The Minister criticises my amendment on the basis that the proposals have been discussed on a number of previous occasions. There is no law against returning to a subject. In fact, during our debates, the Government have returned to a number of previous statutes and proposed changes to them. I have not used the argument that we have been here before, that the proposals have been discussed endlessly and that we should therefore not accept them. Legislation is a dynamic process. Times change and the world changes and legislatures go back to previous statutes and discuss them again. I make no apology for returning to previous debates.
The Minister also said that there should be no extension because the Government fundamentally do not believe in this form of selection. My amendment has nothing to do with extension. Although, as she knows, I would not object to any extension for these schools, my amendment is not suggesting extension. It is merely suggesting that there should not be this continual war of attrition on these schools.
Another argument used by the Minister is that the Conservatives introduced balloting for grant-maintained schools. That is absolutely true. However, the very important distinction is that that balloting did not change the nature of the school. Schools that became grant-maintained schools retained their nature. If they were selective before, they were selective after; if non-selective before, they remained non-selective; if comprehensive, they remained so; if specialist, they maintained that status. There was absolutely no change in the nature of the school.
These ballots would result not only in the school's nature being changed but in the school's abolition. It would no longer be a grammar school, and there is no guarantee that it would remain a school at all. As was confirmed in previous debates, in some cases, post-ballot, the school would disappear entirely. In other cases, it would be converted to a non-selective school. In fact, we tried to introduce an amendment providing that the local authority should say in its business plan what would happen if a ballot were successful. The Government insisted that that should not happen and that the business plan should follow and not precede the grammar school's demise.
I do not think that the arguments are very strong, but I shall not press my amendment. I therefore beg leave to withdraw the amendment.
Amendment, by leave, withdrawn.
Baroness Sharp of Guildford had given notice of her intention to move Amendment No. 249A.
The noble Baroness said: I am disappointed with the answer from the Minister as the amendment was intended to simplify the incredibly Byzantine rules currently surrounding grammar school ballots. There is a great deal to be said for trying to simplify the rules and make them fairer and easier for parents. However, given the lateness of the hour, I shall not move the amendment.
[Amendment No. 249A not moved.]
Clause 66 [Proposals for additional secondary schools]:
Lord Lucas moved Amendment No. 250:
The noble Lord said: In moving the amendment I shall also speak to Amendment No. 252. I do not pretend that this is anything like complete drafting. It is merely intended to introduce the general proposition that we should seek to move towards the Dutch and Danish method of organising school systems; that is, to allow not any party but any sensible party the right to establish a school if they can establish that there is a demand for that school. That school would then become part of the state system subject to the usual terms and conditions of that system.
For a long time, certainly when my party was in government and all the way through this Government's term of office, there has been a long debate about surplus places as if that was something which could be cured only by planning, by placing bureaucratic restrictions on the ability to create new schools and by bearing down ever more on the availability of surplus placessurplus places, of course, being the only mechanism that was available to enable school choice on the part of parents to take place. So, we have the uncomfortable position whereby a lot of parents are not getting the schools that they want for their children, but there is an inability to create the schools that parents would want.

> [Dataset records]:
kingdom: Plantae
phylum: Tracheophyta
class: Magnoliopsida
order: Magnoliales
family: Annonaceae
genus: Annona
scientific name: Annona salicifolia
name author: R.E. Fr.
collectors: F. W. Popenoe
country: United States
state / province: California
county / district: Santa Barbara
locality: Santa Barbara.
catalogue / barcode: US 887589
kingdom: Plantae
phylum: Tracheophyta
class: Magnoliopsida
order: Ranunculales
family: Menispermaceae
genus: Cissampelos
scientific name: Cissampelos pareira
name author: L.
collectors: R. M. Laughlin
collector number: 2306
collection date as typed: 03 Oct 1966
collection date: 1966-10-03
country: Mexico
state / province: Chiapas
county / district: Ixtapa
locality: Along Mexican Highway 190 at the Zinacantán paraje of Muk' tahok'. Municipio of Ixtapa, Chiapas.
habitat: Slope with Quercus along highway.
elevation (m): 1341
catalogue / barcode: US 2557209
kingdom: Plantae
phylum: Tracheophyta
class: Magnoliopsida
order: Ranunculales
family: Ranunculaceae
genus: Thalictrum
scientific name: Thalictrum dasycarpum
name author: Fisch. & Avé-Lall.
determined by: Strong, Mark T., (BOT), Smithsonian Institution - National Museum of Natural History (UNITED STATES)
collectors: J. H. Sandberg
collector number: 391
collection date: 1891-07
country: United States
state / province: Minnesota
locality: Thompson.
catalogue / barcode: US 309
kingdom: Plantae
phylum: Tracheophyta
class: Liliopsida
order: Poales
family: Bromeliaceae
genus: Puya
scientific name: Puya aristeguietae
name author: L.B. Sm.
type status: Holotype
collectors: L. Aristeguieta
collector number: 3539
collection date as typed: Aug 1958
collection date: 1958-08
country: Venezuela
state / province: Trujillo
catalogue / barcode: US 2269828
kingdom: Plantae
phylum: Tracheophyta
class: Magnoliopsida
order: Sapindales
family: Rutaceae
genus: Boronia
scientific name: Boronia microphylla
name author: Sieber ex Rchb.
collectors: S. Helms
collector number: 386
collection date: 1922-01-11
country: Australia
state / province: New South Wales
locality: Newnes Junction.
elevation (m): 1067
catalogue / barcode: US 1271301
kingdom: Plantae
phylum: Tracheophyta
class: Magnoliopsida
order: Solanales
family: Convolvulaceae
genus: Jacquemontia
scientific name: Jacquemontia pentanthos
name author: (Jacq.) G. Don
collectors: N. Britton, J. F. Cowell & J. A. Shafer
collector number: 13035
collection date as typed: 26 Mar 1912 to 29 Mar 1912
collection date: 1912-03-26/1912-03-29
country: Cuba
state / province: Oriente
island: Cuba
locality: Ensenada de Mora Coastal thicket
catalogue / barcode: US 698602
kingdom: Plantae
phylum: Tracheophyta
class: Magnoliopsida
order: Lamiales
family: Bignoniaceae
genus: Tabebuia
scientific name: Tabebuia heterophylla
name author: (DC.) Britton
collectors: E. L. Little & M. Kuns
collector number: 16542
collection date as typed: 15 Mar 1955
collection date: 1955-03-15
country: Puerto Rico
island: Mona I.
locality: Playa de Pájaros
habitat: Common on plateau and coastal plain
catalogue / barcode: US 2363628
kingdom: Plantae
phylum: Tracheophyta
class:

> [Task statement]: Supply the next part of the parliamentary debate on grammar school ballots and the creation of new schools, beginning after its final sentence. The rows were drawn from a separate source.

> [The answer]:
If one looks at the Dutch and Danish systemsas was done a few months ago with great care and insight by the Robert Adam Instituteone sees that allowing freedom for schools to be created within the state system does not result in a widespread waste of money or surplus places but in an efficient system where schools in an area tend to be the sort of schools that parents want in that area. If there is a demand for, say, a new Roman Catholic school, the Church will propose it, recruit the parents that it needs to reach the minimum level, provide it and it will just happen. If there is a shrinkage of demand, as happens in the private sector, a school will reduce in size or go out of existence if that is what parents want. A system is
This measure is just a first step in the right direction. It suggests that the Secretary of State should designate a number of bodies. She could start with the Churches. The principal Churches would be obvious people to be allowed to propose the establishment of a new school. One might name a number of other bodies which have successfully established, say, city technology colleges or other state educational institutions and allow them to propose a school if there is a local demand for it. If there is a local demand, they should be allowed to go ahead and create a school.
If someone is doing that with their own money and providing the capital cost of a school, I cannot see that that would result in any disadvantage to the state system. It would provide a great influx of new ideas and new blood and it would at the end of the day be an alternative to the old grammar school system and selection. If people could establish schools which were intended to attract bright kids from the inner cities and that were free of the old dusty, discredited state schools in the area, and could provide arrangements for parents to get to them and prove that parents wished to use them, that surely would be a great deal better than allowing the system just to run on as it always has because there is no mechanism for changing it.
I do not myself like selection except where it cannot be avoided but I do like parental choice. Over the next 10 or 20 years we shall have to make real strides in making parental choice a real possibility. As we can never be in a position where there is an enormous number of surplus places, choice has to be achieved by allowing parents to create schools where they need them and to abandon schools where they do not. I beg to move.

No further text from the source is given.